Les cendres d’Angela

Titre VO : Angela’s Ashes.

Auteur :  Frank McCourt.

Traducteur : Daniel Bismuth.

Nombre de pages : 428.

Première parution VO : 1996. Cette édition VF : 1998.

Éditeur : France Loisirs.

Genre : Autobiographie.

Prix : 8,10€ en poche.

Résumé éditeur Franck Mc court est né à Brooklyn en pleine Dépression, de parents irlandais récemment immigrés : sa mère, Angela,vient du Sud, et son farouche patriote de père, Malachy, du Nord. Leur première rencontre, un « tremblé de genoux « , annonce une longue série de grossesses pour Angela. Mais il n’y a pas d’argent pour nourrir les enfants, et les rares fois où Malachy travaille, il boit son salaire aussitôt après.
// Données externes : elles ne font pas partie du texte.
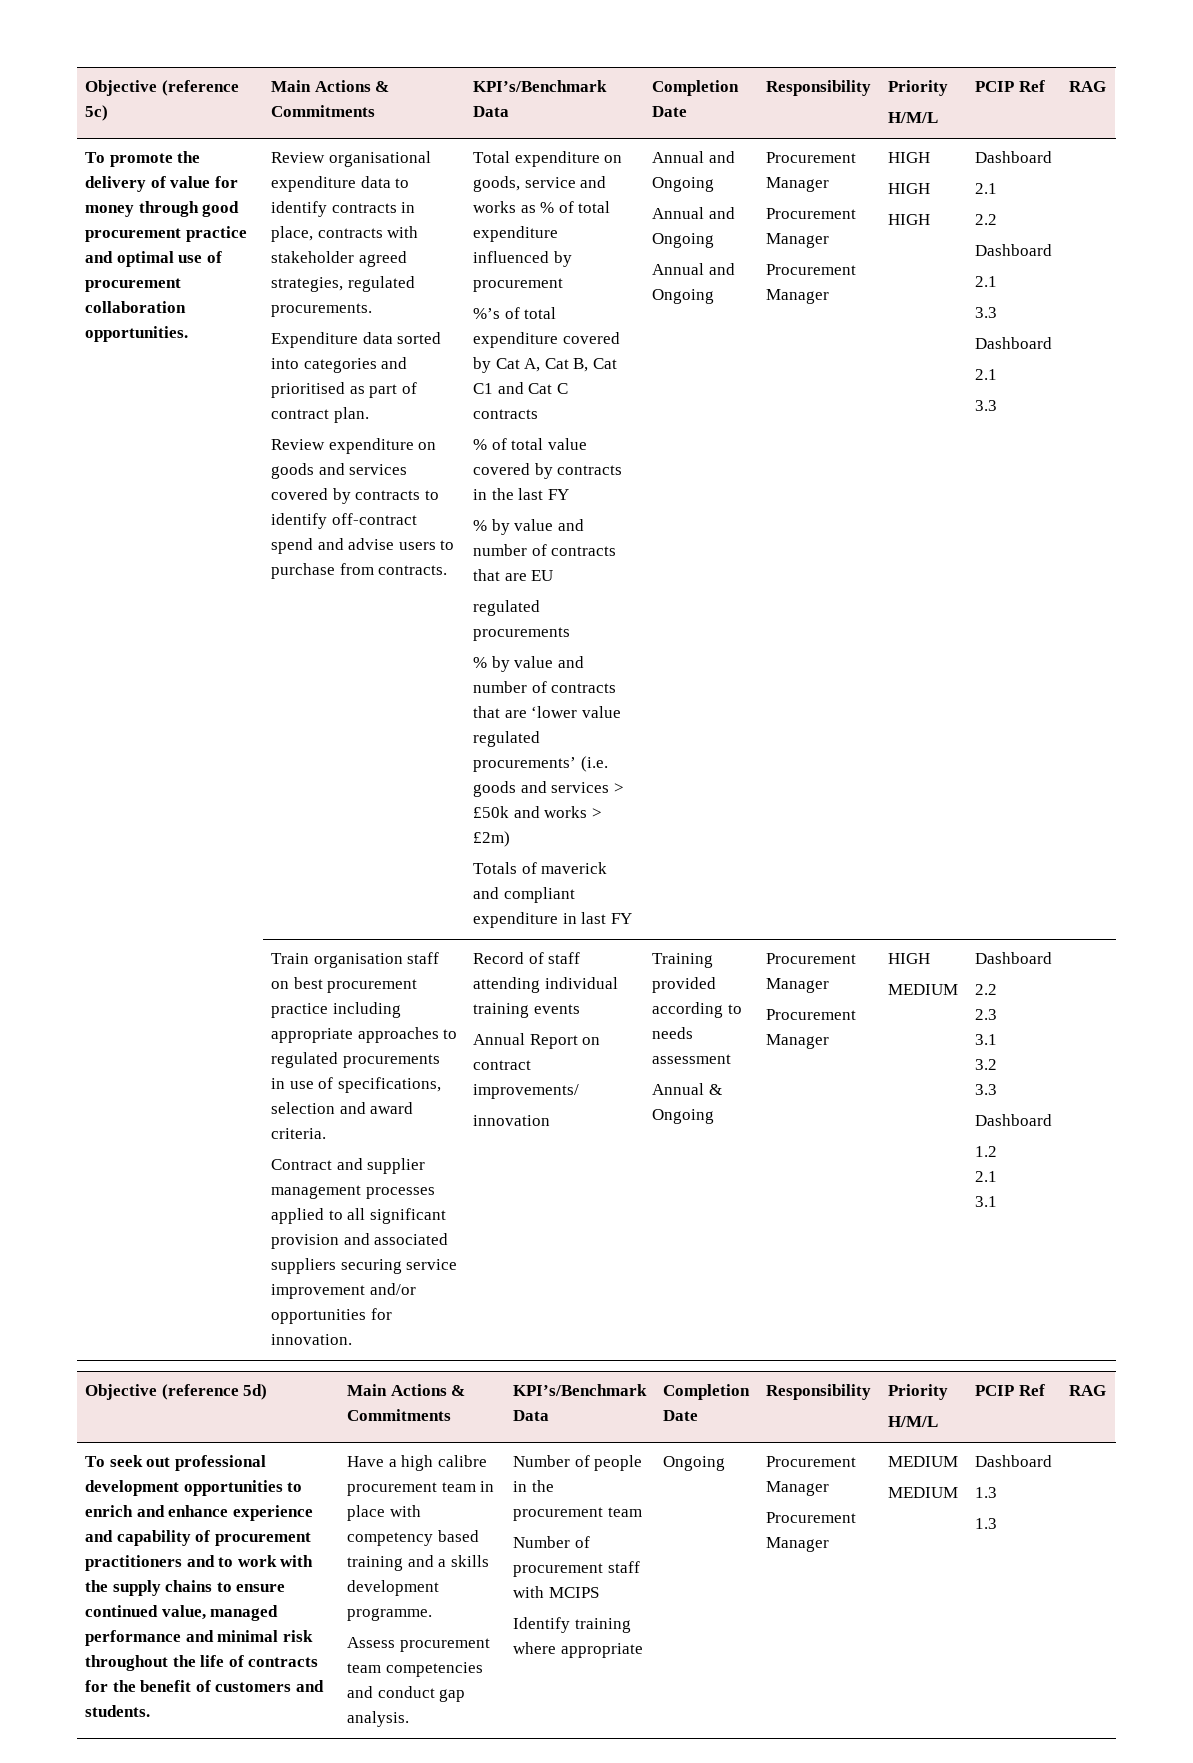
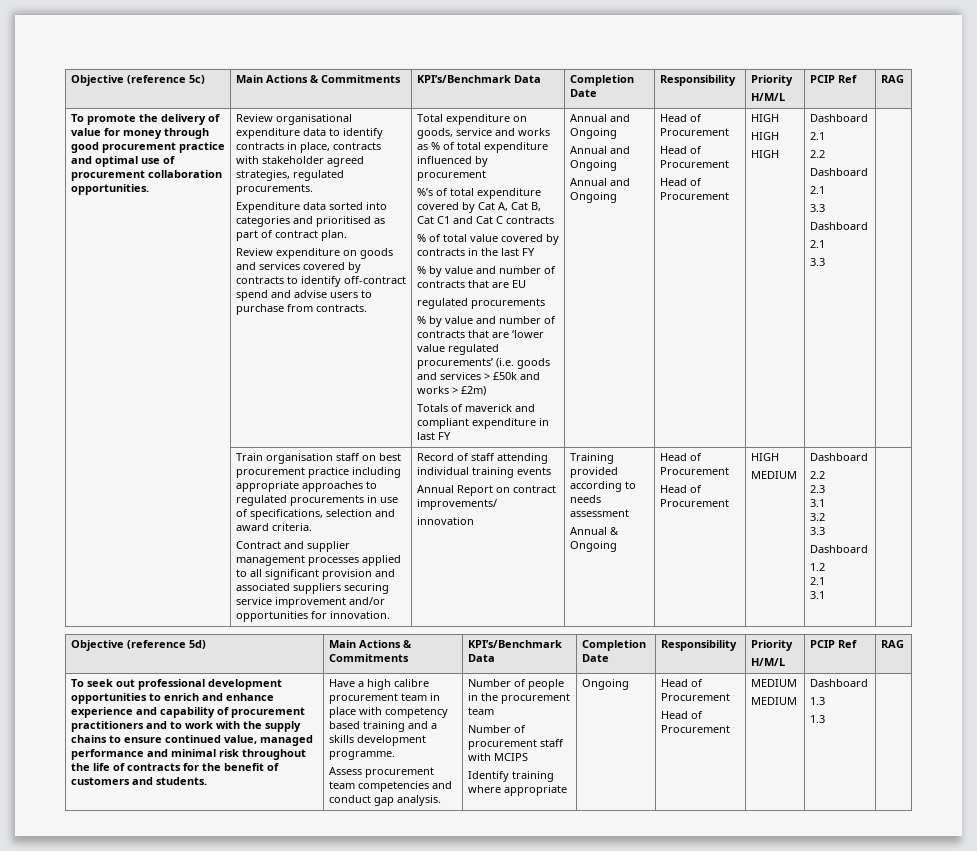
[765,152,856,163] [765,177,829,192] [765,208,856,219] [765,233,829,248] [765,264,856,275] [765,289,829,304] Procurement Manager // Procurement Manager // Procurement Manager -> [659,114,702,122] [659,128,729,136] [659,146,702,154] [659,160,729,168] [659,178,702,186] [659,192,729,200] Head of Procurement // Head of Procurement // Head of Procurement
[765,953,856,964] [765,978,829,993] [765,1009,856,1020] [765,1034,829,1049] Procurement Manager // Procurement Manager -> [659,453,702,461] [659,467,729,475] [659,485,702,493] [659,499,729,507] Head of Procurement // Head of Procurement
[765,1456,856,1467] [765,1481,829,1496] [765,1512,856,1523] [765,1537,829,1552] Procurement Manager // Procurement Manager -> [660,679,703,687] [660,693,730,701] [660,711,703,719] [660,725,730,733] Head of Procurement // Head of Procurement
Quand meurt la petite soeur de Franck, Angela et Malachy, accablés de chagrin, décident de retourner en Irlande. Mais les ruelles crasseuses et humides de Limerick font rétrospectivement paraître Brooklyn comme une sorte de paradis. avec des pièces de pneus de bicyclette clouées à ses chaussures en guise de semelles, une tête de cochon pour le repas de Noël et du charbon ramassé sur le bas-côté des routes pour allumer le feu du foyer, Franck supporte la plus misérable des enfances _ mais survit pour raconter son histoire avec exubérance et, chose remarquable, sans la moindre rancune.

Superbement écrit, Les Cendres d’Angela a été salué comme un véritable phénomène littéraire.

Troisième livre abandonné cette année. Deuxième à faire partie du challenge ABC. Deuxième à être centré Irlande. Et horreur finale pour me décider à cesser les frais sur ce challenge.

Je l’aime bien, le challenge ABC. Vraiment. Mais cette année, j’ai multiplié les catastrophes, donc je ne le termine pas, et je ne le poursuis pas l’année suivante (envie de lâcher du leste sur les challenges, et vraiment déçue de cette session).

J’ai détesté cette lecture. Même ma mère (alors que d’habitude nos avis sont diamétralement opposés) a peiné à le finir et n’a pas du tout accroché. Ce billet contiendra donc mes récriminations. Un mois après, elles ne se sont toujours pas calmées.

Une mise en page vraiment agaçante. Pas de guillemets, pas de tirets, zoup, tous les dialogues balancés comme ça, avec un vague alinéa. Déjà, ça me braque.

J’ai eu beaucoup de mal à supporter le ‘ »poisson-frites ». Seriously, traducteur, seriously? Fish and chips choquait trop ? Désolée, mais moi c’est la traduction littérale qui me gonfle. Zut.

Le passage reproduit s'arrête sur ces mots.